The idea: Might investigating that of conjoined twins helps shed light on consciousness?

"Consciousness continues to confound us on all fronts — we haven't even established what it's good for," Watts says. "It's slow, metabolically expensive, and — as far as we can tell — unnecessary for intelligence. More fundamentally, we don't have a clue how it works — how can the electrical firing of neurons produce the subjective sense of self? How can a bunch of ions hopping the synaptic gap result in the sense of this little thing behind the eyes that calls itself 'I?'"

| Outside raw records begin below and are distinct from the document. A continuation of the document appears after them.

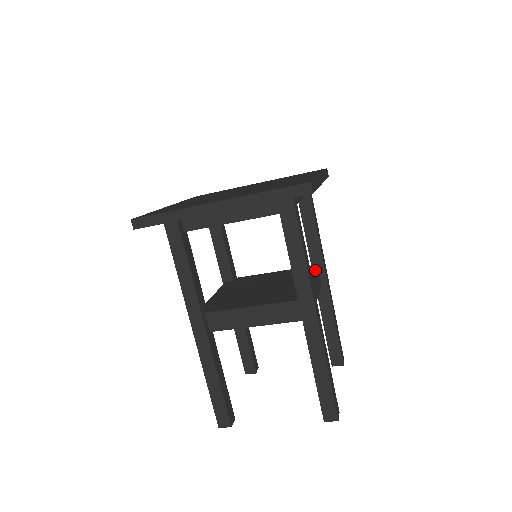
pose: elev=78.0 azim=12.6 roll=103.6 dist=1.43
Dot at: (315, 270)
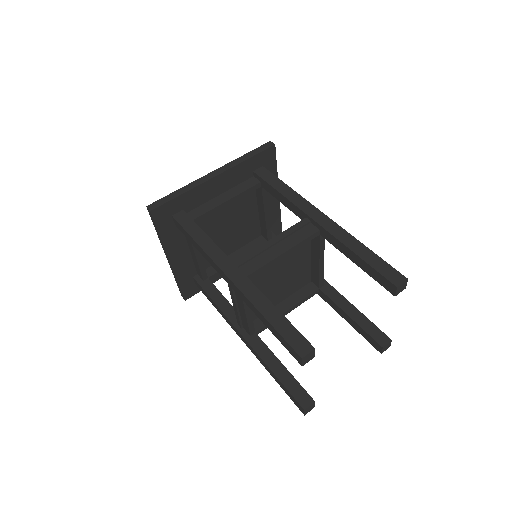
Dot at: occluded
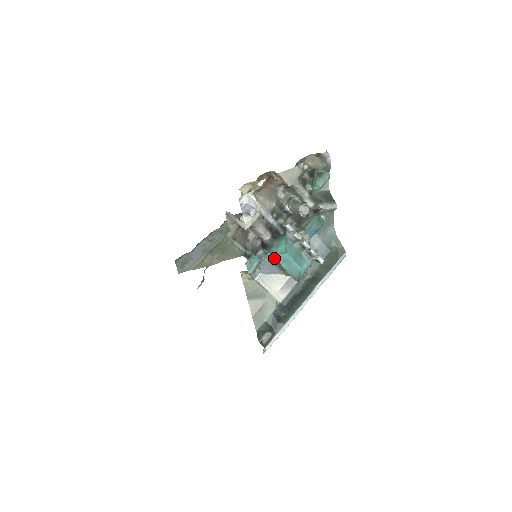
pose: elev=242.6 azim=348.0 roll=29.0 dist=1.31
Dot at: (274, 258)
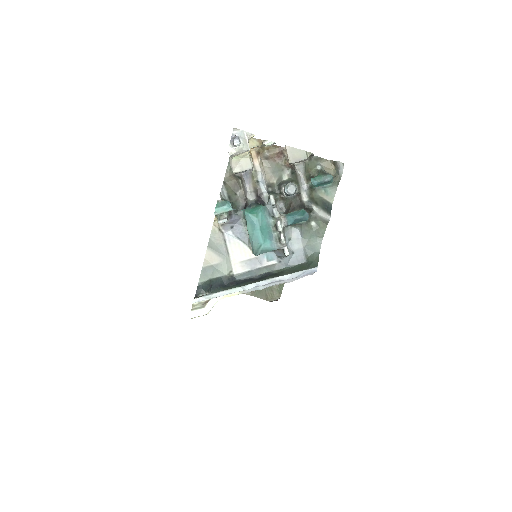
Dot at: (246, 218)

"One thing we have discovered is that consciousness involves synchrony — groups of neurons firing in sync throughout different provinces of the brain," he says. "Something else we've known for some time is that when you split the brain down the middle — force the hemispheres to talk the long way around, via the lower brain, instead of using the fat high-bandwidth pipe of the corpus callosum — you end up with not one conscious entity but two, and those two entities develop different tastes, opinions, even different religious beliefs."

"What this seems to point to is that consciousness is a function of latency — it depends upon the synchronous firing of far-flung groups of neurons, and if it takes too long for signals to cross those gaps, consciousness fragments. 'I' decoheres into 'we,'" Watts says.

"Fortunately, there are developmental accidents that could potentially offer enormous insights into this phenomenon," Watts says — that is to say, conjoined twins fused at the brain.

"We've already learned a lot from such cases opportunistically," he explains. "For example, the Hogan twins out in British Columbia appear to have distinct personalities, yet can tap into each others' sensory systems — they are fused at the thalamus, a structure that acts, among other things, as a sensory relay. Suppose they were fused at the neocortex instead? Would they still be individuals — would the signal lag across the depth of two skulls prove too great for a coherent self? Or would we be dealing with a single integrated person wired into two bodies, with two sets of sense organs and twice the normal complement of human processing power?"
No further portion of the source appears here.